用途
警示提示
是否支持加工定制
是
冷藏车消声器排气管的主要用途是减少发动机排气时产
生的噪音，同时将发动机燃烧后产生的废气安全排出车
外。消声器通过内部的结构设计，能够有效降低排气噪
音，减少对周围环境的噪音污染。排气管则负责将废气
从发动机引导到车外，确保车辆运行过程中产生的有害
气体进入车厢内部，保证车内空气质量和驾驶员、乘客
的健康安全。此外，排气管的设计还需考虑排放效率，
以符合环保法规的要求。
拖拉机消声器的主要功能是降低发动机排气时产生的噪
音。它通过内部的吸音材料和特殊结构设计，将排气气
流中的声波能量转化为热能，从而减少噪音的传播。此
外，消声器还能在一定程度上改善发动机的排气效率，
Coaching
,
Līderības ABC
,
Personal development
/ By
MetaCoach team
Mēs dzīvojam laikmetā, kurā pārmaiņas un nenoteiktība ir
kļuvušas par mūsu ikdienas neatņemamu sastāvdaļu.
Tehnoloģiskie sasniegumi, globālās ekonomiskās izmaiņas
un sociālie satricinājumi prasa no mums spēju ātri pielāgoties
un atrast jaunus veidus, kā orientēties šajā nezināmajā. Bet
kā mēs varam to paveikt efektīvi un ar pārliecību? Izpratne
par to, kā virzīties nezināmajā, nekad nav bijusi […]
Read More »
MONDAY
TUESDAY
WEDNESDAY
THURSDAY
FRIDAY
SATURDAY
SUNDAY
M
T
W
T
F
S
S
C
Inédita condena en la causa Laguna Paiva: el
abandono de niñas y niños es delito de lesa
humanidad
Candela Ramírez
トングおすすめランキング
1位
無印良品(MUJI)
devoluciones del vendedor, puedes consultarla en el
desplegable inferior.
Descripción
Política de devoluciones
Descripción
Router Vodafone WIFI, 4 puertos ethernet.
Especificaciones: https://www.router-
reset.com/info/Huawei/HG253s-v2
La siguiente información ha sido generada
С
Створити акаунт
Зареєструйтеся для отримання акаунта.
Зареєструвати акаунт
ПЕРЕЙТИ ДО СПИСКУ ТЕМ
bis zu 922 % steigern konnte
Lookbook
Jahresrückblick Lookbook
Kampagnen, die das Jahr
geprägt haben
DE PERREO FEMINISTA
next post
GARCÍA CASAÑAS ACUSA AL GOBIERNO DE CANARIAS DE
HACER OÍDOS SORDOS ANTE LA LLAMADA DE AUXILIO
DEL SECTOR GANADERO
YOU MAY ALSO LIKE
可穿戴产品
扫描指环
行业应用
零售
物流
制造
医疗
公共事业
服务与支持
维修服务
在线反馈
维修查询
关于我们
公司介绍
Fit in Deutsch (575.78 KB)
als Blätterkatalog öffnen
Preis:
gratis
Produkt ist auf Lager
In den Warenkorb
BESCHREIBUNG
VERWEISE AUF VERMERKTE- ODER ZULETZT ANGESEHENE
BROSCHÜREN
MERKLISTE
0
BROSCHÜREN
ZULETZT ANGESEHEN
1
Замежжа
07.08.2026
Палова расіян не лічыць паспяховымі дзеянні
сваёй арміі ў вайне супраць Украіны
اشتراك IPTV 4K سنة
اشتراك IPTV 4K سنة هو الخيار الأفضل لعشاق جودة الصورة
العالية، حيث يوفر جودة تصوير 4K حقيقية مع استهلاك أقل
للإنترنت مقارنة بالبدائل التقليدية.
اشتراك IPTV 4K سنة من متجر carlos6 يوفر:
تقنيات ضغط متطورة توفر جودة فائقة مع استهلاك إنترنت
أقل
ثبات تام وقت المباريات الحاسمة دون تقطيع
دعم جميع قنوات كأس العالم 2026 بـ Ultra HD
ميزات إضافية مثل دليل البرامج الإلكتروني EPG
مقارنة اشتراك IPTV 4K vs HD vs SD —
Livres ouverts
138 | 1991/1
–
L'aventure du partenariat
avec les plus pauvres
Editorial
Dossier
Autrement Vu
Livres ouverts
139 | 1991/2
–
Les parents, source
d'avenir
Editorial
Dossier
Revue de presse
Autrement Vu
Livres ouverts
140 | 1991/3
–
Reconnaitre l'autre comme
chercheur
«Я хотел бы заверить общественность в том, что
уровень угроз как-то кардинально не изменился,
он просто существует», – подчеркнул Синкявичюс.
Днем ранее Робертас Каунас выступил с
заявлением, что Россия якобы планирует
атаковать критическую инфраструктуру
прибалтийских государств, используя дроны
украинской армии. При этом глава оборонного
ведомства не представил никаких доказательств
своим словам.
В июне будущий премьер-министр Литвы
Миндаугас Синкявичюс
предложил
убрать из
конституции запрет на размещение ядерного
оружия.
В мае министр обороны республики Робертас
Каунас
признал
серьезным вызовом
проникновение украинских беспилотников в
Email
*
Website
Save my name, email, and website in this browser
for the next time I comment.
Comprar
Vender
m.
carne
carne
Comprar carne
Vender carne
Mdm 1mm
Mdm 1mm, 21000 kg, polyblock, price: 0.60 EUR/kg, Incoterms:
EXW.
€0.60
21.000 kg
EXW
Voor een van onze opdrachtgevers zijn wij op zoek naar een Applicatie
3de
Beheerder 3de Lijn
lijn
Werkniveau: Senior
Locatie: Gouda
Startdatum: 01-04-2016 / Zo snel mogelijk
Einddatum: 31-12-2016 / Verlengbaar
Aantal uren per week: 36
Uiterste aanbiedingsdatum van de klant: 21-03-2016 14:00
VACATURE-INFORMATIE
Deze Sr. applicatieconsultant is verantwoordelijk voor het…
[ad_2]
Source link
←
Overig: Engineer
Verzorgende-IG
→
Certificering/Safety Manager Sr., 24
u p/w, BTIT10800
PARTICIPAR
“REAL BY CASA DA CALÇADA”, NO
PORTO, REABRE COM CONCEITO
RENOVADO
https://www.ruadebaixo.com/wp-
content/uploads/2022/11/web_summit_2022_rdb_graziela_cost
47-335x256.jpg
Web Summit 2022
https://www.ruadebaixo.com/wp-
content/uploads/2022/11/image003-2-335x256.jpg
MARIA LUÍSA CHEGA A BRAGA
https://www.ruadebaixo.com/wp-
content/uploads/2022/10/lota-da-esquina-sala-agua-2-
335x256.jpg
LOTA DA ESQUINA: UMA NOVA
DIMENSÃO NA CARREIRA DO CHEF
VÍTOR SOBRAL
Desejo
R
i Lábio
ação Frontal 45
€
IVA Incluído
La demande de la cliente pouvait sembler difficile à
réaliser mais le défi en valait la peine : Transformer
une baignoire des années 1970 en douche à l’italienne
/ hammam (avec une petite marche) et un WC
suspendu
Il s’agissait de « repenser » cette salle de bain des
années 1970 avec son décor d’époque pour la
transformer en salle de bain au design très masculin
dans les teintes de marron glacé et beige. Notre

::::

*Task instructions*
Tally how many lines of the records hold the word "استهلاك". Answer with the number only.

*Answer to this task*
2